At 10am in eBay, he will announce the establishment of "an industry-led technology centre in Data Analytics, focused on developing ways of generating business ideas, profit and ultimately jobs from this fast-growing area. Led by agencies of the Department of Jobs Enterprise and Innovation, and involving significant State investment, the centre will bring together leading-edge Irish and multinational companies - including eBay, Accenture and Dell - - with researchers to turn good ideas into good jobs.

Later in the morning, Minister Bruton will announce the establishment of a Masters in Data Business and a Diploma in Data Business, designed to help business leaders in Ireland to take advantage of the major opportunities offered by Big Data to enable enterprise growth and job-creation. This initiative is being launched in cooperation with leading US multinational EMC as well as UCC, IMI and SAS."

In April 2012, Bruton said Ireland could become a world leader in cloud computing thanks to a new €1.2m research programme.

A €1.2m investment was announced to create a Cloud Computing Technology Research Centre, which would bring academic researchers together aimed at generating business ideas and boosting growth in the sector.

Paul Rellis, Microsoft Ireland managing director  said "the cloud" could be worth €9.5bn to the economy by 2014.

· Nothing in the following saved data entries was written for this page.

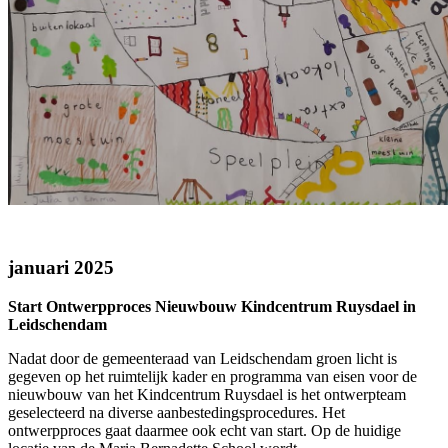
januari 2025
Start Ontwerpproces Nieuwbouw Kindcentrum Ruysdael in
Leidschendam
Nadat door de gemeenteraad van Leidschendam groen licht is
gegeven op het ruimtelijk kader en programma van eisen voor de
nieuwbouw van het Kindcentrum Ruysdael is het ontwerpteam
geselecteerd na diverse aanbestedingsprocedures. Het
ontwerpproces gaat daarmee ook echt van start. Op de huidige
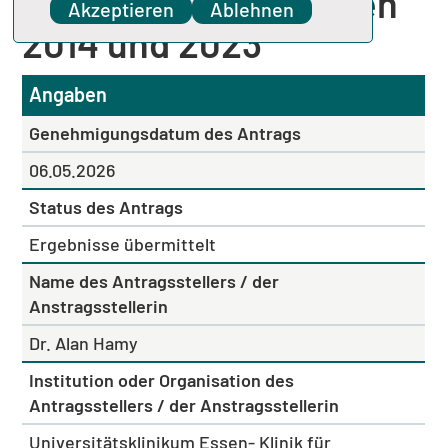
Deutschland zwischen
Akzeptieren
Ablehnen
2014 und 2023
Angaben
Genehmigungsdatum des Antrags
06.05.2026
Status des Antrags
Ergebnisse übermittelt
Name des Antragsstellers / der
Anstragsstellerin
Dr. Alan Hamy
Institution oder Organisation des
Antragsstellers / der Anstragsstellerin
Universitätsklinikum Essen- Klinik für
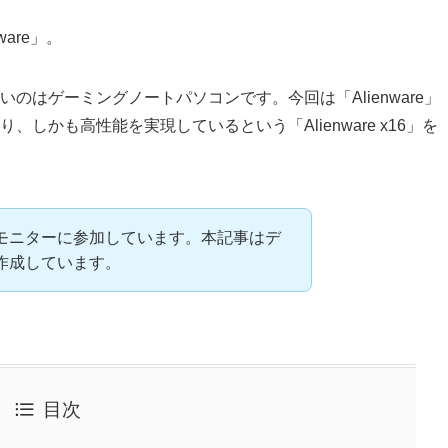
are」。
はゲーミングノートパソコンです。今回は「Alienware」
しかも高性能を実現しているという「Alienware x16」を
モニターに参加しています。本記事はデ
作成しています。
目次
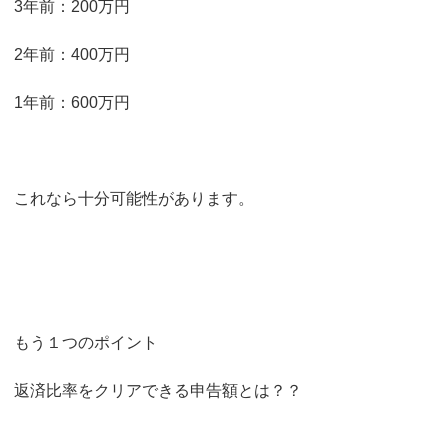
3年前：200万円
2年前：400万円
1年前：600万円
これなら十分可能性があります。
もう１つのポイント
返済比率をクリアできる申告額とは？？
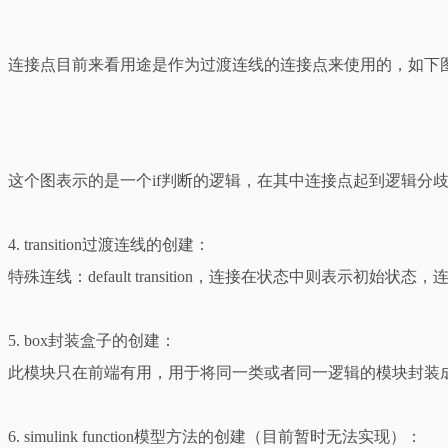
连接点目前来看用途是作为过渡连线的连接点来使用的，如下
这个图表示的是一个if判断的逻辑，在其中连接点起到逻辑分
4. transition过渡连线的创建：
特殊连线：default transition，连接在状态中则表
5. box封装盒子的创建：
此模块只在前端有用，用于将同一类或者同一逻辑的模块封装
6. simulink function模型方法的创建（目前暂时无法实现）：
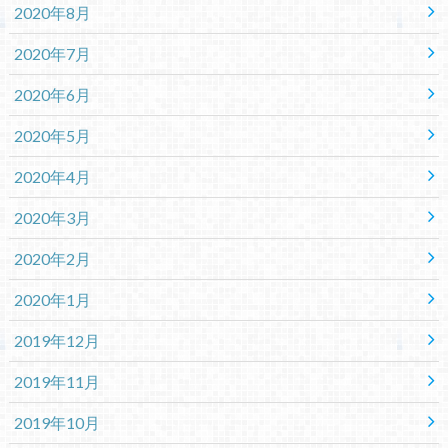
2020年8月
2020年7月
2020年6月
2020年5月
2020年4月
2020年3月
2020年2月
2020年1月
2019年12月
2019年11月
2019年10月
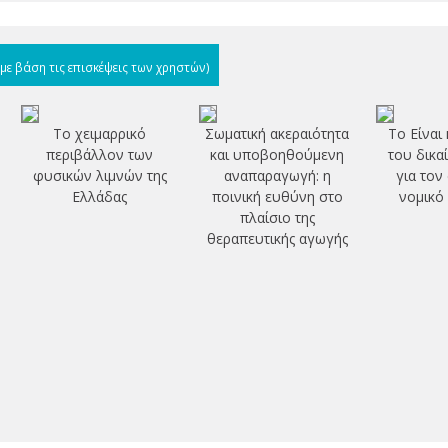
(με βάση τις επισκέψεις των χρηστών)
Το χειμαρρικό
Σωματική ακεραιότητα
Το Είναι
περιβάλλον των
και υποβοηθούμενη
του δικα
φυσικών λιμνών της
αναπαραγωγή: η
για τον
Ελλάδας
ποινική ευθύνη στο
νομικό
πλαίσιο της
θεραπευτικής αγωγής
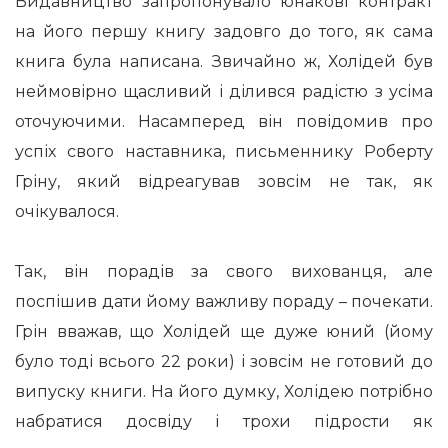
Видавництво запропонувало юнакові контракт
на його першу книгу задовго до того, як сама
книга була написана. Звичайно ж, Холідей був
неймовірно щасливий і ділився радістю з усіма
оточуючими. Насамперед він повідомив про
успіх свого наставника, письменнику Роберту
Гріну, який відреагував зовсім не так, як
очікувалося.
Так, він порадів за свого вихованця, але
поспішив дати йому важливу пораду – почекати.
Грін вважав, що Холідей ще дуже юний (йому
було тоді всього 22 роки) і зовсім не готовий до
випуску книги. На його думку, Холідею потрібно
набратися досвіду і трохи підрости як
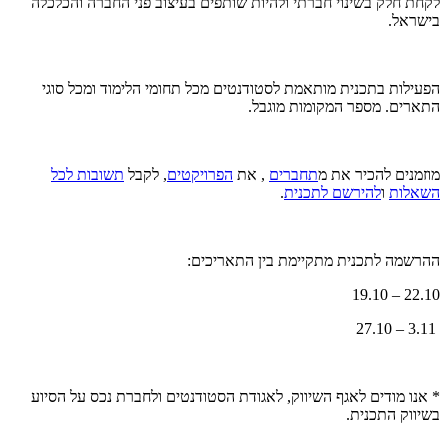
לקחת חלק בשינוי חברתי ולהיות שותפים בעיצוב פני החברה והכלכלה
בישראל.
הפעילות בתכנית מותאמת לסטודנטים מכל תחומי הלימוד ומכל סוגי
התארים. מספר המקומות מוגבל.
מוזמנים להכיר את מ
תחברים
, את
הפרויקטים
, לקבל
תשובות לכל
השאלות
ו
להירשם לתכנית
.
ההרשמה לתכנית מתקיימת בין התאריכים:
22.10 – 19.10
3.11 – 27.10
* אנו מודים לאגף השיווק, לאגודת הסטודנטים ולחברת נכס על הסיוע
בשיווק התכנית.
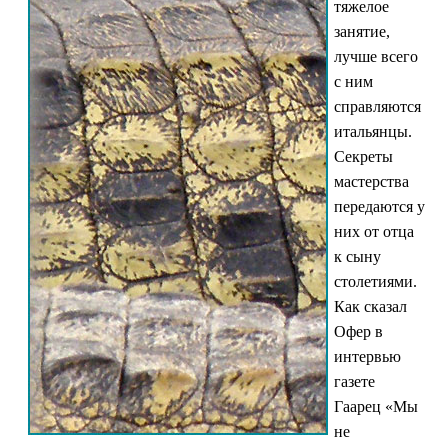
тяжелое
занятие,
лучше всего
с ним
справляются
итальянцы.
Секреты
мастерства
передаются у
них от отца
к сыну
столетиями.
Как сказал
Офер в
интервью
газете
Гаарец «Мы
не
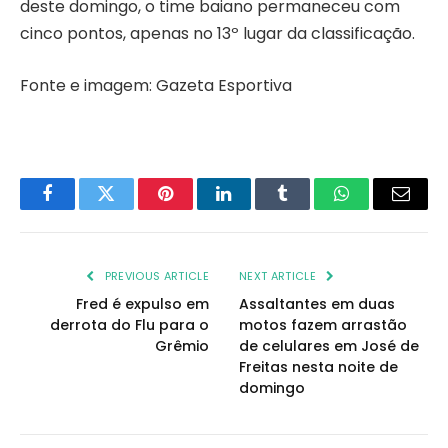
deste domingo, o time baiano permaneceu com
cinco pontos, apenas no 13º lugar da classificação.
Fonte e imagem: Gazeta Esportiva
Facebook
Twitter
Pinterest
LinkedIn
Tumblr
WhatsApp
Email
PREVIOUS ARTICLE
NEXT ARTICLE
Fred é expulso em
Assaltantes em duas
derrota do Flu para o
motos fazem arrastão
Grêmio
de celulares em José de
Freitas nesta noite de
domingo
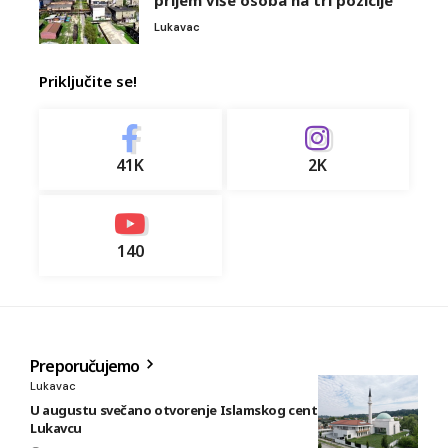
Lukavac
Priključite se!
41K
2K
140
Preporučujemo
Lukavac
U augustu svečano otvorenje Islamskog centra i džamije u
Lukavcu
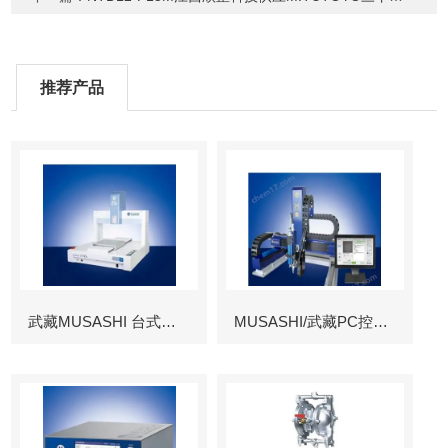
推荐产品
武藏MUSASHI 台式涂布机械臂
MUSASHI/武藏PC控制图像识别机械臂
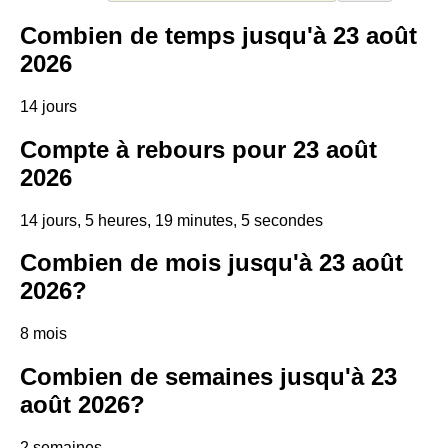
Combien de temps jusqu'à 23 août
2026
14 jours
Compte à rebours pour 23 août
2026
14 jours, 5 heures, 19 minutes, 5 secondes
Combien de mois jusqu'à 23 août
2026?
8 mois
Combien de semaines jusqu'à 23
août 2026?
2 semaines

Finfacts reported in July 2012: Cloud Computing: Weak and uncompetitive indigenous Irish cloud computing sector

Last December, we wrote on the naive reliance on university research to create a jobs engine:

Irish Economy: Innovation, a failed enterprise policy and inconvenient facts for 2013

FT video on the Irish recovery

Actionless actions will not create jobs.

Richard Bruton would need to acquaint himself with data that most Irish workers are not involved in exporting. Policies should not be geared to a small segment of the workforce.  The university research programme is subsidising higher-income people while the apprenticeship system that should benefit young people from low income families, is neglected. The wealthy minister may well not realise that the orientation of his policies is skewed towards the upper end of the economic pyramid.

Central Bank research published in 2012 [pdf]  showed that 78% of workers are employed by Irish enterprises. Irish firms accounted for 15% of total exports and Irish SMEs (small and medium size enterprises) accounted for 7% in 2008.

The purpose of this paper is to clarify the importance of SMEs in the economy. SMEs account for 72% of private sector employment outside of construction and agriculture, with 63% working in indigenous SMEs. We highlight the reliance of private sector employment in Ireland on domestic demand: 64% of private sector workers are shown to work for indigenous nonexporting firms, with 57% working for indigenous non-exporting SMEs, figures that highlight the need for job creation strategies to aim beyond an export-led recovery.

In terms of Gross Value Added and investment, indigenous non-exporters are shown to be less important, accounting for 33 and 39%, respectively. Irish SMEs are shown to account for just 7% of total export flows, with 67% coming from large multinationals and 7% from large Irish exporters. Jobs in multinational and large firms are shown to pay higher wages on average than those in indigenous firms or SMEs. In terms of job creation, SMEs are shown to be more dynamic than larger firms, in that they both create and destroy jobs at a higher rate.